Over the weekend I was feeling grumpy so I put my must-do tasks aside to scrapbook for just a bit. I needed it.
The plan was to create a colorful stamped background to nudge out my crabbiness and then return to my list. Instead, I kept going.
I had discovered that sweet spot of timing and desire that makes it hard to do anything but finish.
This doesn’t happen every day for me and I bet it doesn’t for you either. But wouldn’t it be swell if it did?
To understand how to finish more often, we must tease apart why.
But first, I want to remind you to be gentle and kind with yourself. Create a safe space for honest reflection and acceptance without self-judgement. It doesn’t matter how you got here; what matters is where you go next.
4 Reasons Why Your Project is Unfinished
When you understand what factors contributed to not finishing, you can work at avoiding those obstacles in the future. A knowledge of why will arm you with the exact tools you need to forge a new and better path.
1. You have shiny object syndrome.
As women with creative interests, not to mention many responsibilities, it can be so hard to stay focused. Whether by new ideas, new projects, or simply a new episode of a favorite podcast, distraction is the fastest way to get off track.
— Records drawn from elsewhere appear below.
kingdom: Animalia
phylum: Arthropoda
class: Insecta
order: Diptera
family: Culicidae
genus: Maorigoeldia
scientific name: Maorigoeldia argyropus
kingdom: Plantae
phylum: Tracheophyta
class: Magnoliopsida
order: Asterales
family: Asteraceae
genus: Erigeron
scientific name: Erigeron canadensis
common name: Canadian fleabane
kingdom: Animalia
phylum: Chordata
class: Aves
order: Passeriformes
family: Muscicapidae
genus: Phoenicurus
While you have so many good intentions, it can be hard to resist the lure of the next new thing.
What to do next: “Gamify” your experience, challenging yourself to focus for periods of time or to finish something before you’re allowed to do something else. Then, document your victories so you have a visual record of finishing.
2. You made the project too complicated.
The excitement of new supplies or new ideas can also lead to making a project more complicated that it needs to be. I can feel frustrating when there’s too much effort needed for each step or you’re trying too many new things at once. Your great idea can start to feel like a big mistake.
What to do next: There’s almost always a simpler solution that’s just as satisfying and meaningful, even as a course correction on an existing project. And when you select projects in the future, remember to take a moment to ask if your intended approach could be simplified.
3. You are battling perfectionism.
There’s little worse in scrapbooking than feeling paralyzed by indecision. You want to make all the right choices and take all the right steps, but this quest for perfection can seriously stall your progress. Then, projects can continually get pushed aside in waiting for that perfect time when you feel creative and skillful.
What to do next: To combat negative internal monologues, focus on creating within your wheelhouse. Use techniques and approaches you’ve used before and feel confident applying again. Build your confidence with successes before you try something new.
4. You lost the project’s joy connection.
Sometimes a project just doesn’t feel fun anymore, perhaps because one of the previous three reasons set you back. When you lose motivation for a project, what that really means is other circumstances have blocked your connection to the joy. Whatever meaning and deeper satisfaction underpins your process, this connection is what fuels creation.
What to do next: Spend a few minutes journaling about why you started this project or even simply a few minutes sharing that reason with someone else. Working through your thoughts and feelings by putting them into words is a fast track to clarity of purpose.